Am 3. März 2009 verschwand das Kölner Stadtarchiv, in dem Dokumente aus 1.000 Jahren Geschichte lagerten, in einem durch Grundwasser entstandenen Krater. Zwei benachbarte Häuser stürzten in das Loch, zwei junge Männer starben. Spätere Ermittlungen ergaben, dass kritische Stahlträger vor dem Einsturz gestohlen und als Schrott verkauft worden waren.

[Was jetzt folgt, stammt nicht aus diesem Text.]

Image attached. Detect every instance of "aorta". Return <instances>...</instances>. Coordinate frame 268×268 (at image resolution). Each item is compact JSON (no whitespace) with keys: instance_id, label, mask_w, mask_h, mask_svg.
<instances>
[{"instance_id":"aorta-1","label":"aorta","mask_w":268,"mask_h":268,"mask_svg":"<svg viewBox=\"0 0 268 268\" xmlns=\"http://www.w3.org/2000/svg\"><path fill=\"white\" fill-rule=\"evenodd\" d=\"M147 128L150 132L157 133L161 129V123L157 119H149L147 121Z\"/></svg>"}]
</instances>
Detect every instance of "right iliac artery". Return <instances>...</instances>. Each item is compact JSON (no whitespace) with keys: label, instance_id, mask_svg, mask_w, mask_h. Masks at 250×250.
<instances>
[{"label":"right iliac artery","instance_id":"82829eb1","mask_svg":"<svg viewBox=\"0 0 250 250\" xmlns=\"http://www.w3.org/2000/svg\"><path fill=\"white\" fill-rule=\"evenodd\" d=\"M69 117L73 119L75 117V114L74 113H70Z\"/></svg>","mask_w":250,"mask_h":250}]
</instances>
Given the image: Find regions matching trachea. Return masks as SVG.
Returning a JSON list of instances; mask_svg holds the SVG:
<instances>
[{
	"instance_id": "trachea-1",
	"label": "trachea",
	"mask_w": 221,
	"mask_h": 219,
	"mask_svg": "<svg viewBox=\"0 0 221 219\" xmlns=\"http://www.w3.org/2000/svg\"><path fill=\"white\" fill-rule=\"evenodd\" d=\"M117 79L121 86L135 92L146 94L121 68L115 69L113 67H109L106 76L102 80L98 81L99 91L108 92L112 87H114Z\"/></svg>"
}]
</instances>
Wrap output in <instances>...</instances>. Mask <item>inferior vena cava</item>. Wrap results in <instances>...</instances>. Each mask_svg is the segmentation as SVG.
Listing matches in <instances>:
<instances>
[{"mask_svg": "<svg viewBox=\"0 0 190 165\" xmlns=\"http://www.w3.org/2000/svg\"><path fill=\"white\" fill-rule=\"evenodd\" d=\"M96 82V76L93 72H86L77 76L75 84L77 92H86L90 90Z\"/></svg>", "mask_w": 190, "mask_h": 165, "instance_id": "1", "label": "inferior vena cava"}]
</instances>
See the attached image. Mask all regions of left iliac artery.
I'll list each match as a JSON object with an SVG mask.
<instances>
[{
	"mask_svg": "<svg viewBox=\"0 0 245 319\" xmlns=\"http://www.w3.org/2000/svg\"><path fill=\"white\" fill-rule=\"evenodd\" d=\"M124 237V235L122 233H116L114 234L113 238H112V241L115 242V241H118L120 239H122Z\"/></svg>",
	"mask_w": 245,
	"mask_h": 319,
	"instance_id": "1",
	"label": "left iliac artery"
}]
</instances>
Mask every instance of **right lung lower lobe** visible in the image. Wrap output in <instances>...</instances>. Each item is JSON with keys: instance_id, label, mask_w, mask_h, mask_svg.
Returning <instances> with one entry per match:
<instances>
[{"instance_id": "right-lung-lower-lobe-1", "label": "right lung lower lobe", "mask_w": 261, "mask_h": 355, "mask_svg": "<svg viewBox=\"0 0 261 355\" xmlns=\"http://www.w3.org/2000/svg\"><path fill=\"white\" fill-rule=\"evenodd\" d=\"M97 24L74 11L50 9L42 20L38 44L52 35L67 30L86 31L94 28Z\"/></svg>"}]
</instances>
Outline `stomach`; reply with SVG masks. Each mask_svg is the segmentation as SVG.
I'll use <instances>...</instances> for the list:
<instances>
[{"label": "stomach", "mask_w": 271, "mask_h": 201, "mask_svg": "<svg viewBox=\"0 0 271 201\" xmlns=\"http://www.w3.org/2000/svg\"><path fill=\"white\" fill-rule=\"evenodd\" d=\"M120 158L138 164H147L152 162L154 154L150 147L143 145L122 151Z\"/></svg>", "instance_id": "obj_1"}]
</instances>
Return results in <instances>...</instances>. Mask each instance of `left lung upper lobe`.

Die Kölner Verkehrsbetriebe (KVB), die trotz fehlender Erfahrung mit Großprojekten die Bauaufsicht innehatten, gerieten in die Kritik. Die juristische Aufarbeitung zog sich bis 2024 hin, als das Verfahren wegen Verfahrensfehlern und der begrenzten direkten Verantwortung der Angeklagten eingestellt wurde.
Seit 2011 setzt sich die Initiative ArchivKomplex für eine Mitsprache bei den Neubauplänen und eine würdige Erinnerungskultur ein. 2022 brachte der Künstler Reinhard Matz mit Klagelied in acht Tafeln eine Installation an der Baustellenabsperrung an, die die Folgen des Einsturzes zeigt. Doch die Stelle selbst bleibt eine offene Wunde – erst 2023 wurde sie teilweise mit Beton verfüllt.
Unterdessen schreiten die U-Bahn-Bauarbeiten voran. Die neue Nord-Süd-Linie soll nach ihrer Fertigstellung die Fahrzeit um acht Minuten verkürzen. Doch die Rettung der Archive hinkt weit hinterher. Experten schätzen, dass die Restaurierung bis 2050 dauern wird – ein Drittel der Dokumente gilt als unwiederbringlich verloren.
Das Erbe der Katastrophe zeigt sich in juristischen Rückschlägen, unvollendeten Bauvorhaben und einer mühevollen Bergungsaktion. Die Stadt steht nun vor der Herausforderung, den U-Bahn-Ausbau voranzutreiben und gleichzeitig den langen Weg zur Bewahrung des verbleibenden historischen Erbes zu gehen. Für die Betroffenen bleibt ein Abschluss in weiter Ferne.